CEP is a model that can be related to state/event implementations for event-driven apps.  With CEP, there’s a kind of correlation front-end that accepts policies or definitions of the things that constitute relevant “raw” event sequences, and from them generates process triggers.  In theory, a CEP front-end could eliminate the need for explicit state/event programming, but users of CEP say that most of their implementations of event-driven apps use CEP only to summarize raw events, to cut down on the complexity of later state/event processes.

This opens the last of the issues of event-driven apps, which is event distribution.  Realistic event-driven systems tend to consist of Four classes of components—event generators that actually source the primary events in a system (sensors, for example), event distributors that take a single primary event and distribute it to multiple parties based on some publish/subscribe or bus process, and event processors that actually receive and “handle” events.  In some cases, event processors may then link back to process controllers that take real-world action.  All of this presumes some mechanism for event distribution, for which the event distributor processes are a key.

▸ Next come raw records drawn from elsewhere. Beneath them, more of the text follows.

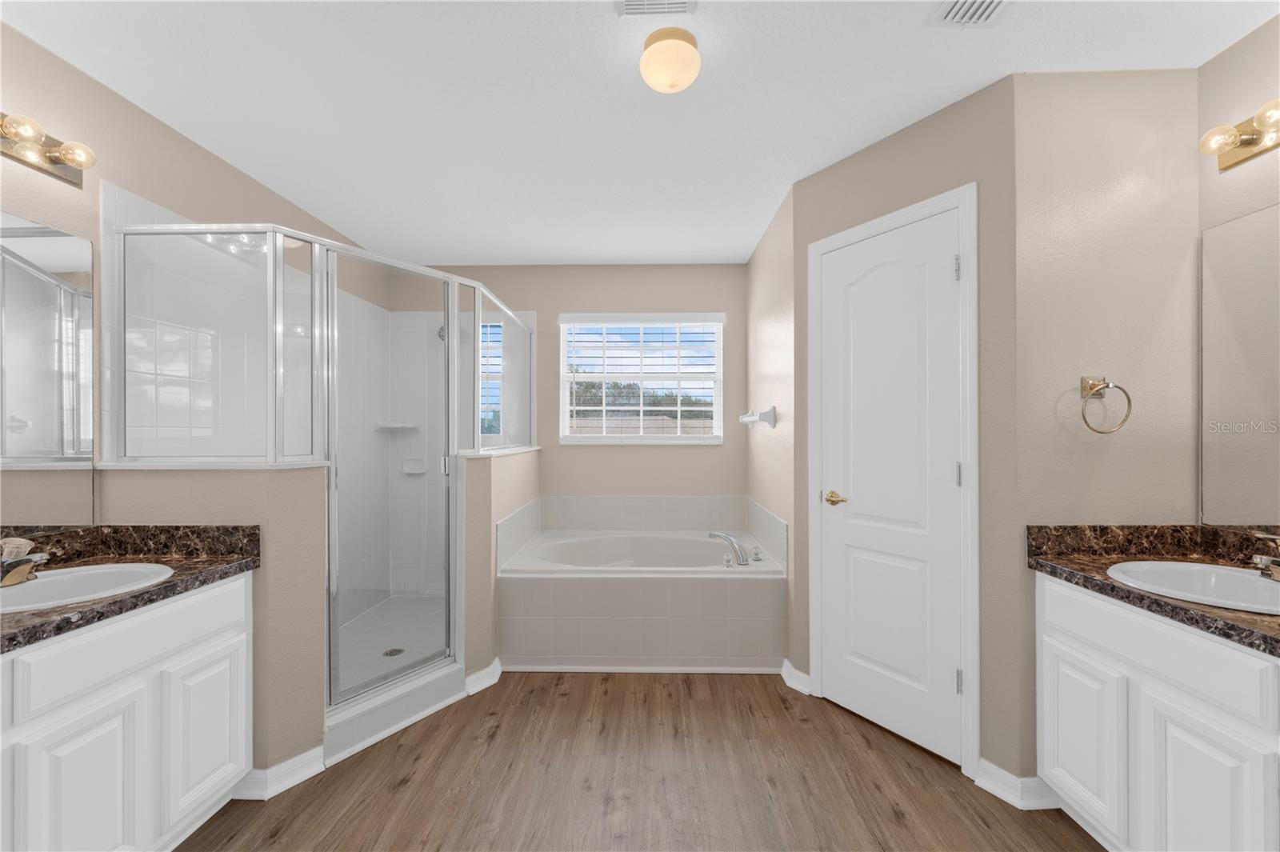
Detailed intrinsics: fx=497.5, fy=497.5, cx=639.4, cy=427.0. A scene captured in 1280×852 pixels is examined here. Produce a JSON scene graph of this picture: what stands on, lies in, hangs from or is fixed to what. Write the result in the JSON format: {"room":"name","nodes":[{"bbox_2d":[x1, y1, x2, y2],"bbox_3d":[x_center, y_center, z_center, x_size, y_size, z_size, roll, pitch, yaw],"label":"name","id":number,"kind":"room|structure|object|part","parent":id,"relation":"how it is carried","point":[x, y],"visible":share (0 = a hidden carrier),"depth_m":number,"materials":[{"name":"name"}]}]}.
{"room":"bathroom","nodes":[
{"label":"bathroom","id":0,"kind":"room"},
{"bbox_2d":[0,12,383,538],"bbox_3d":[-1.940,0.003,1.228,0.121,2.427,5.035,0,0,1],"label":"left wall","id":1,"kind":"structure","parent":0,"point":[246,180],"depth_m":1.77,"materials":[{"name":"beige paint"}]},
{"bbox_2d":[0,208,95,527],"bbox_3d":[-1.858,-0.158,1.183,0.006,0.960,1.017,0,0,1],"label":"left mirror","id":2,"kind":"object","parent":1,"relation":"attached to","point":[74,257],"visible":1,"depth_m":1.55,"materials":[{"name":"silver mirror"}]},
{"bbox_2d":[0,111,95,186],"bbox_3d":[-1.814,-0.859,1.363,0.140,0.111,0.600,0,0,1],"label":"left vanity light","id":3,"kind":"object","parent":1,"relation":"attached to","point":[58,160],"visible":1,"depth_m":1.52,"materials":[{"name":"gold metal"}]},
{"bbox_2d":[92,461,329,774],"bbox_3d":[-1.530,0.697,1.803,0.721,1.094,0.154,0,0,1],"label":"left half wall","id":4,"kind":"structure","parent":0,"point":[259,490],"depth_m":1.73,"materials":[{"name":"beige paint"}]},
{"bbox_2d":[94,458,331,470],"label":"half wall ledge","id":5,"kind":"object","parent":4,"relation":"attached to","point":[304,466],"visible":0.77,"depth_m":1.71,"materials":[{"name":"white"}]},
{"bbox_2d":[231,748,327,800],"bbox_3d":[-1.263,1.208,1.740,0.205,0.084,0.195,0,0,1],"label":"baseboard","id":6,"kind":"structure","parent":4,"relation":"attached to","point":[311,774],"depth_m":1.72,"materials":[{"name":"white paint"}]},
{"bbox_2d":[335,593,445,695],"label":"shower floor","id":7,"kind":"structure","parent":0,"point":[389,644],"depth_m":2.93,"materials":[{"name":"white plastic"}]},
{"bbox_2d":[382,646,404,657],"bbox_3d":[-1.324,1.212,2.671,0.107,0.007,0.112,0,0,1],"label":"shower drain","id":8,"kind":"object","parent":7,"relation":"in","point":[397,652],"visible":0.8,"depth_m":2.67,"materials":[{"name":"silver metal"}]},
{"bbox_2d":[460,445,542,680],"bbox_3d":[-0.804,0.698,3.004,0.161,1.110,1.243,0,0,1],"label":"left half wall","id":9,"kind":"structure","parent":0,"point":[494,490],"depth_m":2.42,"materials":[{"name":"paint"}]},
{"bbox_2d":[464,657,502,695],"bbox_3d":[-0.756,1.211,2.437,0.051,0.098,0.286,0,0,1],"label":"baseboard","id":10,"kind":"structure","parent":9,"relation":"attached to","point":[490,669],"depth_m":2.39,"materials":[{"name":"white paint"}]},
{"bbox_2d":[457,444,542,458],"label":"half wall cap","id":11,"kind":"object","parent":9,"relation":"attached to","point":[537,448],"visible":0.68,"depth_m":2.66,"materials":[{"name":"white stone"}]},
{"bbox_2d":[392,263,750,515],"bbox_3d":[-0.493,0.028,3.710,2.848,2.443,0.128,0,0,1],"label":"back wall","id":12,"kind":"structure","parent":0,"point":[725,448],"depth_m":3.64,"materials":[{"name":"beige paint"}]},
{"bbox_2d":[376,421,419,430],"bbox_3d":[-1.693,0.002,3.492,0.289,0.043,0.198,0,0,1],"label":"shower shelf","id":13,"kind":"object","parent":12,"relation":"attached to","point":[384,426],"visible":0.92,"depth_m":3.47,"materials":[{"name":"white"}]},
{"bbox_2d":[400,456,426,474],"bbox_3d":[-1.630,0.277,3.575,0.157,0.114,0.052,0,0,1],"label":"soap dish","id":14,"kind":"object","parent":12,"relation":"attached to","point":[417,470],"visible":0.91,"depth_m":3.59,"materials":[{"name":"white ceramic"}]},
{"bbox_2d":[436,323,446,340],"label":"shower head","id":15,"kind":"object","parent":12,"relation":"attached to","point":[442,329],"visible":0.36,"depth_m":3.41},
{"bbox_2d":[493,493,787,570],"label":"tile surround","id":16,"kind":"object","parent":12,"relation":"attached to","point":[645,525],"visible":0.93,"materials":[{"name":"white tile"}]},
{"bbox_2d":[558,312,724,443],"bbox_3d":[0.017,-0.353,3.711,1.196,0.913,0.074,0,0,1],"label":"window","id":17,"kind":"structure","parent":12,"relation":"in","point":[562,358],"depth_m":3.70,"materials":[{"name":"white"}]},
{"bbox_2d":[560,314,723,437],"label":"window blind","id":18,"kind":"object","parent":17,"relation":"attached to","point":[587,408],"visible":0.96,"depth_m":3.63,"materials":[{"name":"white plastic"}]},
{"bbox_2d":[176,668,1100,851],"bbox_3d":[-0.075,1.291,1.061,3.903,0.094,5.152,0,0,1],"label":"floor","id":19,"kind":"structure","parent":0,"point":[727,684],"depth_m":1.73,"materials":[{"name":"brown wood"}]},
{"bbox_2d":[0,570,251,851],"bbox_3d":[-1.559,0.776,1.140,0.558,0.947,1.118,0,0,1],"label":"left vanity cabinet","id":20,"kind":"object","parent":19,"relation":"on","point":[242,599],"visible":0.91,"depth_m":1.30,"materials":[{"name":"white paint"}]},
{"bbox_3d":[-1.341,0.965,1.227,0.044,0.534,0.250,0,0,1],"label":"cabinet door","id":21,"kind":"part","parent":20,"relation":"part of","materials":[{"name":"white paint"}]},
{"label":"drawer","id":22,"kind":"part","parent":20,"relation":"part of","materials":[{"name":"white paint"}]},
{"bbox_2d":[0,524,260,653],"bbox_3d":[-1.553,0.407,1.249,0.604,0.123,1.098,0,0,1],"label":"left countertop","id":23,"kind":"structure","parent":20,"relation":"on","point":[174,585],"depth_m":1.52,"materials":[{"name":"brown stone"}]},
{"bbox_2d":[0,536,50,587],"bbox_3d":[-1.655,0.358,1.316,0.162,0.124,0.161,0,0,1],"label":"left faucet","id":24,"kind":"object","parent":23,"relation":"on","point":[18,574],"visible":1,"depth_m":1.31,"materials":[{"name":"silver metal"}]},
{"bbox_2d":[0,560,176,612],"bbox_3d":[-1.547,0.502,1.341,0.409,0.158,0.452,0,0,1],"label":"left sink","id":25,"kind":"object","parent":23,"relation":"in","point":[43,582],"visible":0.65,"depth_m":1.43,"materials":[{"name":"white ceramic"}]},
{"bbox_3d":[-1.345,0.958,1.576,0.035,0.466,0.268,0,0,1],"label":"cabinet door","id":26,"kind":"part","parent":20,"relation":"part of","materials":[{"name":"white paint"}]},
{"bbox_2d":[112,216,535,726],"bbox_3d":[-1.273,0.177,2.623,1.024,1.847,1.745,0,0,36],"label":"shower enclosure","id":27,"kind":"object","parent":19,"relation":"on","point":[331,475],"visible":0.94,"depth_m":1.99,"materials":[{"name":"glass"}]},
{"bbox_2d":[324,658,467,766],"bbox_3d":[-1.088,1.182,2.145,0.439,0.131,0.625,0,0,1],"label":"shower curb","id":28,"kind":"object","parent":19,"relation":"on","point":[457,674],"visible":0.64,"depth_m":2.07,"materials":[{"name":"white"}]},
{"bbox_2d":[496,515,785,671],"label":"bathtub","id":29,"kind":"object","parent":19,"relation":"on","point":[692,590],"visible":0.98,"depth_m":2.56,"materials":[{"name":"white tile"}]},
{"bbox_2d":[708,531,749,565],"bbox_3d":[0.517,0.675,2.808,0.305,0.154,0.284,0,0,1],"label":"bathtub faucet","id":30,"kind":"object","parent":29,"relation":"on","point":[712,535],"visible":0.99,"depth_m":2.79,"materials":[{"name":"silver metal"}]},
{"bbox_2d":[1038,571,1279,851],"bbox_3d":[1.545,0.781,1.164,0.565,0.936,0.974,0,0,1],"label":"right vanity cabinet","id":31,"kind":"object","parent":19,"relation":"on","point":[1261,766],"visible":0.9,"depth_m":1.27,"materials":[{"name":"white paint"}]},
{"bbox_3d":[1.331,0.950,1.530,0.029,0.448,0.292,0,0,1],"label":"cabinet door","id":32,"kind":"part","parent":31,"relation":"part of","materials":[{"name":"white paint"}]},
{"bbox_2d":[1027,523,1279,656],"bbox_3d":[1.569,0.393,1.184,0.577,0.128,1.205,0,0,1],"label":"right countertop","id":33,"kind":"structure","parent":31,"relation":"on","point":[1110,585],"depth_m":1.51,"materials":[{"name":"brown stone"}]},
{"bbox_2d":[1106,559,1279,614],"bbox_3d":[1.523,0.489,1.306,0.431,0.160,0.453,0,0,1],"label":"right sink","id":34,"kind":"object","parent":33,"relation":"in","point":[1246,580],"visible":0.75,"depth_m":1.41,"materials":[{"name":"white ceramic"}]},
{"bbox_2d":[1250,536,1279,582],"bbox_3d":[1.674,0.342,1.300,0.155,0.115,0.148,0,0,1],"label":"right faucet","id":35,"kind":"object","parent":33,"relation":"on","point":[1276,574],"visible":0.99,"depth_m":1.30,"materials":[{"name":"silver metal"}]},
{"bbox_3d":[1.334,0.966,1.194,0.039,0.517,0.253,0,0,1],"label":"cabinet door","id":36,"kind":"part","parent":31,"relation":"part of","materials":[{"name":"white paint"}]},
{"bbox_2d":[1,0,1277,265],"bbox_3d":[-0.064,-1.242,1.172,3.961,0.098,5.137,0,0,1],"label":"ceiling","id":37,"kind":"structure","parent":0,"point":[747,232],"depth_m":1.78,"materials":[{"name":"white paint"}]},
{"bbox_2d":[616,0,696,16],"bbox_3d":[0.043,-1.184,1.309,0.232,0.013,0.242,0,0,1],"label":"ceiling vent","id":38,"kind":"object","parent":37,"relation":"attached to","point":[630,1],"visible":0.99,"depth_m":1.40,"materials":[{"name":"white metal"}]},
{"bbox_2d":[639,28,701,93],"bbox_3d":[0.094,-1.127,1.554,0.188,0.130,0.187,0,0,1],"label":"ceiling light","id":39,"kind":"object","parent":37,"relation":"attached to","point":[670,88],"visible":0.98,"depth_m":1.50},
{"bbox_2d":[930,0,1011,26],"bbox_3d":[0.948,-1.186,1.322,0.204,0.016,0.312,0,0,1],"label":"ceiling vent","id":40,"kind":"object","parent":37,"relation":"attached to","point":[960,3],"visible":0.98,"depth_m":1.42,"materials":[{"name":"white metal"}]},
{"bbox_2d":[746,184,795,678],"bbox_3d":[0.819,0.032,3.062,0.112,2.454,1.278,0,0,1],"label":"wall","id":41,"kind":"structure","parent":0,"point":[775,386],"depth_m":2.80,"materials":[{"name":"beige paint"}]},
{"bbox_2d":[738,405,776,428],"bbox_3d":[0.708,-0.063,3.079,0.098,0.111,0.665,0,0,1],"label":"towel bar","id":42,"kind":"object","parent":41,"relation":"attached to","point":[742,418],"visible":1,"depth_m":2.77,"materials":[{"name":"white"}]},
{"bbox_2d":[780,73,1020,793],"bbox_3d":[1.059,0.026,2.092,0.112,2.447,0.929,0,0,-34],"label":"door wall","id":43,"kind":"structure","parent":0,"point":[802,194],"depth_m":1.76,"materials":[{"name":"paint"}]},
{"bbox_2d":[780,659,812,695],"bbox_3d":[0.750,1.206,2.402,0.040,0.088,0.174,0,0,-33],"label":"baseboard","id":44,"kind":"structure","parent":43,"relation":"attached to","point":[798,674],"depth_m":2.40,"materials":[{"name":"white paint"}]},
{"bbox_2d":[815,207,965,768],"bbox_3d":[0.999,0.221,2.053,0.087,2.042,0.604,0,0,-34],"label":"door","id":45,"kind":"structure","parent":43,"relation":"in","point":[835,269],"depth_m":2.02,"materials":[{"name":"white paint"}]},
{"bbox_3d":[0.852,0.314,2.165,0.094,0.060,0.120,0,0,-34],"label":"brass lever handle","id":46,"kind":"part","parent":45,"relation":"part of","materials":[{"name":"gold metal"}]},
{"bbox_3d":[1.180,0.947,1.851,0.016,0.091,0.016,0,0,-34],"label":"hinge","id":47,"kind":"part","parent":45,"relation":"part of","materials":[{"name":"silver metal"}]},
{"bbox_3d":[1.174,0.178,1.840,0.016,0.091,0.016,0,0,-34],"label":"hinge","id":48,"kind":"part","parent":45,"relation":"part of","materials":[{"name":"silver metal"}]},
{"bbox_2d":[805,181,979,779],"bbox_3d":[1.037,0.190,2.083,0.115,2.120,0.726,0,0,-34],"label":"door frame","id":49,"kind":"structure","parent":43,"relation":"attached to","point":[910,212],"depth_m":1.79,"materials":[{"name":"white paint"}]},
{"bbox_2d":[1012,68,1197,785],"bbox_3d":[1.582,0.031,1.711,0.641,2.438,0.109,0,0,1],"label":"right wall","id":50,"kind":"structure","parent":0,"point":[1090,100],"depth_m":1.66,"materials":[{"name":"beige paint"}]},
{"bbox_2d":[975,759,1062,810],"bbox_3d":[1.303,1.210,1.684,0.207,0.094,0.153,0,0,1],"label":"baseboard","id":51,"kind":"structure","parent":50,"relation":"attached to","point":[998,794],"depth_m":1.67,"materials":[{"name":"white paint"}]},
{"bbox_2d":[1079,375,1133,433],"bbox_3d":[1.515,-0.075,1.635,0.155,0.188,0.061,0,0,1],"label":"towel ring","id":52,"kind":"object","parent":50,"relation":"attached to","point":[1128,398],"visible":0.98,"depth_m":1.62,"materials":[{"name":"metal"}]},
{"bbox_2d":[1196,11,1279,542],"bbox_3d":[1.869,0.028,0.245,0.113,2.427,2.898,0,0,1],"label":"right wall","id":53,"kind":"structure","parent":0,"point":[1261,33],"depth_m":1.53,"materials":[{"name":"beige paint"}]},
{"bbox_2d":[1197,201,1279,529],"bbox_3d":[1.831,-0.165,1.153,0.006,0.965,0.964,0,0,1],"label":"right mirror","id":54,"kind":"object","parent":53,"relation":"attached to","point":[1261,214],"visible":1,"depth_m":1.52,"materials":[{"name":"mirror"}]},
{"bbox_2d":[1198,97,1279,171],"bbox_3d":[1.790,-0.863,1.272,0.145,0.103,0.630,0,0,1],"label":"vanity light","id":55,"kind":"object","parent":53,"relation":"attached to","point":[1250,140],"visible":1,"depth_m":1.49,"materials":[{"name":"gold metal"}]},
{"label":"bulb","id":56,"kind":"part","parent":55,"relation":"part of","materials":[{"name":"glass"}]}
]}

Distributors would normally have a fixed association with an event generator or a series of related generators, which means that it’s likely they have a dedicated connection of some sort.  You don’t want to have event generators, which are the devices likely to be most numerous in an event-driven system, handling a lot of processing or supporting a lot of direct connections—it raises costs and security concerns.  The distributors would define both a mechanism for knowing about the event processors that wanted a given event, and the connectivity framework that supported the distribution itself.

The overhead associated with an event distributor is important, and for two reasons.  First, many instances of the distributor are likely to be deployed, so you don’t want the process to be expensive to run.  Second, the distributor is in the primary path of events, and any latency introduced by the distributor will add to the “length of the control loop”, which is a way of describing the time interval between the generation of an event and the completion of the event processing.  It’s fair to say that the success of event-driven apps is linked explicitly to the effectiveness of event distributors.

This is why I believe that the focus of IoT on connecting event generators via cellular wireless is so illogical.  Not only should we be looking primarily at local low-cost connectivity for sensors (which is already the practice in the real world), we should be looking not at the service of connecting sensors but at the service of distributing events.  A network operator or cloud provider who had the right combination of edge computing and efficient event distribution could be the true, big, winner in the IoT race.

So why aren’t we seeing examples of this?  A big part, I think, is that in the financial markets of today, it’s only the current quarter that counts.  Things like 5G sensor connection are easy for the Street to understand, and easy to see as near-term revenue-generators.  Something like an edge-computing-and-event-distribution deployment looks like an enormous source of “first cost”, the dip in cash flow that accompanies a service that needs major infrastructure deployment before it generates any compensating revenue.  Another part is that the network operators, the most likely to be long-term players in an event-distribution market, aren’t software types and don’t see the need, or the necessary architectural steps involved in fulfilling it.

I’m of the view that without some explicit exploitation of the event distribution opportunity, there will be no meaningful IoT beyond the simple orderly growth of the same sort of private applications of event processing and process control that we’ve seen for decades.  With a good strategy in place, IoT will meet many (perhaps, optimistically, even most) of the high expectations the market has set for it.  And somebody, or a small group of companies, will make some big bucks.